Negli anni ’80 il fisico Richard Feynman scrisse un articolo in cui sosteneva che l’unico modo di simulare un sistema quantistico è di costruire un computer che, a sua volta, si comporti come un sistema quantistico. Un sistema quantistico è un sistema in cui vige un regime di incertezza, anzi, di ambiguità: un elettrone è sia qui sia là; sta ruotando sia in senso orario sia in senso anti-orario, e così via. Nel mondo quantistico uno stato binario non è uno o zero: è sia uno sia zero (ma con diverse probabilità). Lo stato quantistico si può immaginare come un’onda di probabilità: ciascuno dei valori di quell’onda è un valore possibile, e ciascuno è ‘pesato’ con una certa probabilità. L’interpretazione comune data a questo fatto è che il sistema assume tutti quei possibili e contraddittori valori, e la probabilità ad essi assegnata è la probabilità che, compiendo un esperimento, si ottenga quel particolare valore. Pertanto un computer quantistico (che, per rispettare gli effetti previsti dalla teoria, dev’essere un sistema estremamente piccolo; un insieme di poche particelle elementari) sarebbe un computer capace di ragionare su stati infinitamente intermedi tra un valore e il suo opposto.
Arrivano i militari…
Nel 1994 Peter Shor dei Bell Labs pubblicò un altro articolo importante, in cui dimostrava che un computer costruito su tali princìpi potrebbe risolvere in pochi secondi tutti i problemi di crittografia, essendo tali problemi risolvibili con la fattorizzazione di grandi numeri, che un computer quantistico gestirebbe con facilità. Il fatto destò l’interesse del Darpa, l’ente della Difesa che sovvenziona progetti strategici, che nel 2001 lanciò il programma ‘Quist’ (100 milioni di dollari), di fatto l’equivalente di una start-up incaricata di inventare il quantum computer. Quest’anno lo stesso ente ha lanciato il progetto ‘Foqus’ per finanziare la costruzione di quantum computer in grado di decifrare in 30 secondi un codice crittografato con 128 bit, fatto che farebbe crollare l’intero edificio dell’e-commerce, perchè quel computer sarebbe in grado di leggere i dati di tutti i database del mondo, comprese carte di credito, password e così via.

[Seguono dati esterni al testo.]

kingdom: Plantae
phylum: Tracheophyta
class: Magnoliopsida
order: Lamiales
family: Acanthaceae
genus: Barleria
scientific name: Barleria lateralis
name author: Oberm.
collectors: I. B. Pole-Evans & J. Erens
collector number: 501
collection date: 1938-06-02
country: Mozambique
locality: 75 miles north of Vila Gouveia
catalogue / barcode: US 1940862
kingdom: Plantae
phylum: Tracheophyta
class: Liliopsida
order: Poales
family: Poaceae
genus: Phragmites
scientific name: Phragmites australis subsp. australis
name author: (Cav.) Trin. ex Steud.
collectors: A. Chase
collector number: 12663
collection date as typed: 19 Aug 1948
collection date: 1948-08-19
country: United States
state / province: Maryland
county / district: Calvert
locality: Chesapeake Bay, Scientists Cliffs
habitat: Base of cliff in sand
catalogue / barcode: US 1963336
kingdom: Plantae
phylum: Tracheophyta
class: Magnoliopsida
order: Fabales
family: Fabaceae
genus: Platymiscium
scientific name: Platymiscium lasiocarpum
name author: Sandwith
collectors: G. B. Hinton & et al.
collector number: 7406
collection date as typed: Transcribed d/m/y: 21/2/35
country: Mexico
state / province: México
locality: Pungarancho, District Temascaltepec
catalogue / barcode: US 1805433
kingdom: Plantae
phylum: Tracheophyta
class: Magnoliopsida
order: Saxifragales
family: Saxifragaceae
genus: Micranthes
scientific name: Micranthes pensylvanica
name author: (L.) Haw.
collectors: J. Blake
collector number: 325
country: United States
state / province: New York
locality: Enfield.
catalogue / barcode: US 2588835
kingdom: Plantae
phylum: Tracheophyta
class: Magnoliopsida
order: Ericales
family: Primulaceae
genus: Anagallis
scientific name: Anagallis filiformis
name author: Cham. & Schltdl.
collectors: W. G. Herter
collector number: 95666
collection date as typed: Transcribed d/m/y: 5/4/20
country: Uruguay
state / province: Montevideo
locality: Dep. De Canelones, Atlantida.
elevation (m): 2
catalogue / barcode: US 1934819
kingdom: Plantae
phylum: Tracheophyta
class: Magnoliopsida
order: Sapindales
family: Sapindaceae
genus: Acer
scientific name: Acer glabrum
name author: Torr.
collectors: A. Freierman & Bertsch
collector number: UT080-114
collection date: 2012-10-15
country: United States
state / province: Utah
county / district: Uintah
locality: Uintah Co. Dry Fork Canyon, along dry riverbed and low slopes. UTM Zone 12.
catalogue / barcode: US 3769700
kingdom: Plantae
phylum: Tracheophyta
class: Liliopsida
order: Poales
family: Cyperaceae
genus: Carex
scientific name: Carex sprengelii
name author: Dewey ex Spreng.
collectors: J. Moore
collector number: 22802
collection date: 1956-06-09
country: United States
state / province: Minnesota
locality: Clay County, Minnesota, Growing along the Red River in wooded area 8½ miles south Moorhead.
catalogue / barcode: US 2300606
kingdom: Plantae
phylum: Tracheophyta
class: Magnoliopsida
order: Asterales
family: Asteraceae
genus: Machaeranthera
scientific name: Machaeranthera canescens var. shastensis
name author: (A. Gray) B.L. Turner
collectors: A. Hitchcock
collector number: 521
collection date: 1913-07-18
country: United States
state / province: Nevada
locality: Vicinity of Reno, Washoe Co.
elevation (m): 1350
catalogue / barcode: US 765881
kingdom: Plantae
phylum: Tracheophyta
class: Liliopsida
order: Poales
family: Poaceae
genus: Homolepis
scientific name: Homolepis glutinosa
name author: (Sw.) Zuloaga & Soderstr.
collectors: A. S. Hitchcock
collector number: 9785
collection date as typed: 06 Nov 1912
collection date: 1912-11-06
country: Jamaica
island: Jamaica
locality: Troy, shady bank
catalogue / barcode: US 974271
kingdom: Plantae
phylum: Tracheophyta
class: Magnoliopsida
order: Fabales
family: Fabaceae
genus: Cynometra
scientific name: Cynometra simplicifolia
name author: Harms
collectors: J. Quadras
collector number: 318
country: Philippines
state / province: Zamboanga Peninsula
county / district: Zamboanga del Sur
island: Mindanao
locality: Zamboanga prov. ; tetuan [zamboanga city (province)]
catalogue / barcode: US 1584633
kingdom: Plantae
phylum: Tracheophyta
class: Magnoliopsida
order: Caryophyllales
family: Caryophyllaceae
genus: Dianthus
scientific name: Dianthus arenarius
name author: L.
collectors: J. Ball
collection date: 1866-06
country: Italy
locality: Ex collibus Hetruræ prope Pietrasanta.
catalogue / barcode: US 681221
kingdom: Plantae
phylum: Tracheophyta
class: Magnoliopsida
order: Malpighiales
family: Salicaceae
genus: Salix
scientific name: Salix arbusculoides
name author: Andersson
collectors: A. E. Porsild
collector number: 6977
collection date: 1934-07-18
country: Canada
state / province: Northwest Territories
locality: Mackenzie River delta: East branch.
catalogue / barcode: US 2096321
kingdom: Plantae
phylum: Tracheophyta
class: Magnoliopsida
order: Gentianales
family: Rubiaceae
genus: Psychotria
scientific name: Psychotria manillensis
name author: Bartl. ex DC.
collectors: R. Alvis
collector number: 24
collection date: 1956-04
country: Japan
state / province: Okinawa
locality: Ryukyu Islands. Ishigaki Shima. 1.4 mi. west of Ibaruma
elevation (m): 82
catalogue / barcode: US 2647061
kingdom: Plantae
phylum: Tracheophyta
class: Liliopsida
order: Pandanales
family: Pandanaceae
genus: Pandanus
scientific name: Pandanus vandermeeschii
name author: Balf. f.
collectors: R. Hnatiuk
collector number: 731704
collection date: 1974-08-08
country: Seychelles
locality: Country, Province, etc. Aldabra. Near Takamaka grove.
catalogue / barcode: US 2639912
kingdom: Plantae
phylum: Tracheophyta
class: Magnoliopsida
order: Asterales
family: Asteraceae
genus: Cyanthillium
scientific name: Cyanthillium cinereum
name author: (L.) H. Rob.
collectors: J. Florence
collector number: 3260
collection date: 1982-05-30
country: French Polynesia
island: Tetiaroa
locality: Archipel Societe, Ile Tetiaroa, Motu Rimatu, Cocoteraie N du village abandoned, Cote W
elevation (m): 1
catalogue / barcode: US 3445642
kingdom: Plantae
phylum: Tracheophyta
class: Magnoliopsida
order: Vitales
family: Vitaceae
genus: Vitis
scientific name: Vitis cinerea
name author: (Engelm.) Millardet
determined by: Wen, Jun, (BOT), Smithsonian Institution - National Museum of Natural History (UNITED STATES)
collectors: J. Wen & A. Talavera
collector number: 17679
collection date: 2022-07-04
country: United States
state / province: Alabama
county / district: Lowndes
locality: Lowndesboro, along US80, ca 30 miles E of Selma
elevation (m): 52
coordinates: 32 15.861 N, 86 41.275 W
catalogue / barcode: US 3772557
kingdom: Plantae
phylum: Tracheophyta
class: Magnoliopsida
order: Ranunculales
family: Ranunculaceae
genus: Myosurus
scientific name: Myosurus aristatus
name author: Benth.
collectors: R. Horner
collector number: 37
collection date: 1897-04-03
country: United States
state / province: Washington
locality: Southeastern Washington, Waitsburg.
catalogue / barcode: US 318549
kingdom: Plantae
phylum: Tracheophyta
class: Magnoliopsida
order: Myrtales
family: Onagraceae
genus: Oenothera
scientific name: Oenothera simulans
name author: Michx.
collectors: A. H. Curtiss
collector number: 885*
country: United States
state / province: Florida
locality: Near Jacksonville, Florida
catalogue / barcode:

Bisogna riuscire a costruire e mettere in relazione un po’ di ‘qubit’, l’equivalente quantistico del bit tradizionale. Non ne servono molti di qubit: un quantum computer di 10 qubit sarebbe già capace di fare 1.024 calcoli contemporanei e uno di 20 arriverebbe a più di un milione, come usare un milione di Pc in parallelo.
La ricerca non si limita agli Usa: a Vienna l’Institute for Theoretical Physics (http://tph.tuwien.ac.at sta mettendo a punto un linguaggio di programmazione per quantum computer, oggi in beta release); in Australia esiste dal 2000 un Centre for Quantum Computer Technology (www.qcaustralia.org) e il primo qubit in silicio è stato realizzato da Robert Clark della University of New South Wales di Sydney alla fine del 2002; il Canada ha aperto un Institute for Quantum Computing (www.iqc.ca); e in Giappone la Senko Corporation (www.senko-corp.co.jp) ha messo a punto il primo “quantum computer simulator”.
…e la ricerca dei big dell’it
Ma è negli Usa che la cosa è stata presa più seriamente: il centro di ricerca Ibm di San Jose (www.research.ibm.com), in collaborazione con la Stanford University, ha costruito il quantum computer oggi più grande del mondo (sette qubit) e lo ha usato per dimostrare la validità dell’algoritmo concepito da Peter Shor dieci anni fa; Microsoft ha assunto Michael Freedman, un guru del campo; il CalTech offre già un corso di ‘Quantum Computing’ e un simile corso verrà presto istituito a Berkeley, sempre in California.
Peter Shor stima che ci vorranno ancora dieci anni per costruire un quantum computer che serva a qualcosa, e ce ne vorranno almeno venti prima di costruire un quantum computer che rivaleggi con i supercomputer di oggi. In altre parole: le difficoltà tecnologiche di impacchettare tutte queste invenzioni in qualcosa che poi si possa vendere a qualcuno (per dirne una: il funzionamento di un quantum computer richiede livelli energetici estremamente bassi, cioè temperature operative vicine allo zero assoluto), non sono indifferenti. Ma forse il problema maggiore, come sempre capita quando nasce un nuovo genere di computer, è trovare la “killer application”. Forse solo l’enfasi post-2001 sulla sicurezza (in particolare i sistemi di monitoring degli aeroporti o i sistemi di identificazione video) potrebbe fornire la spinta necessaria a trasformare i quantum computer in una realtà industriale e a creare una nuova rivoluzione informatica.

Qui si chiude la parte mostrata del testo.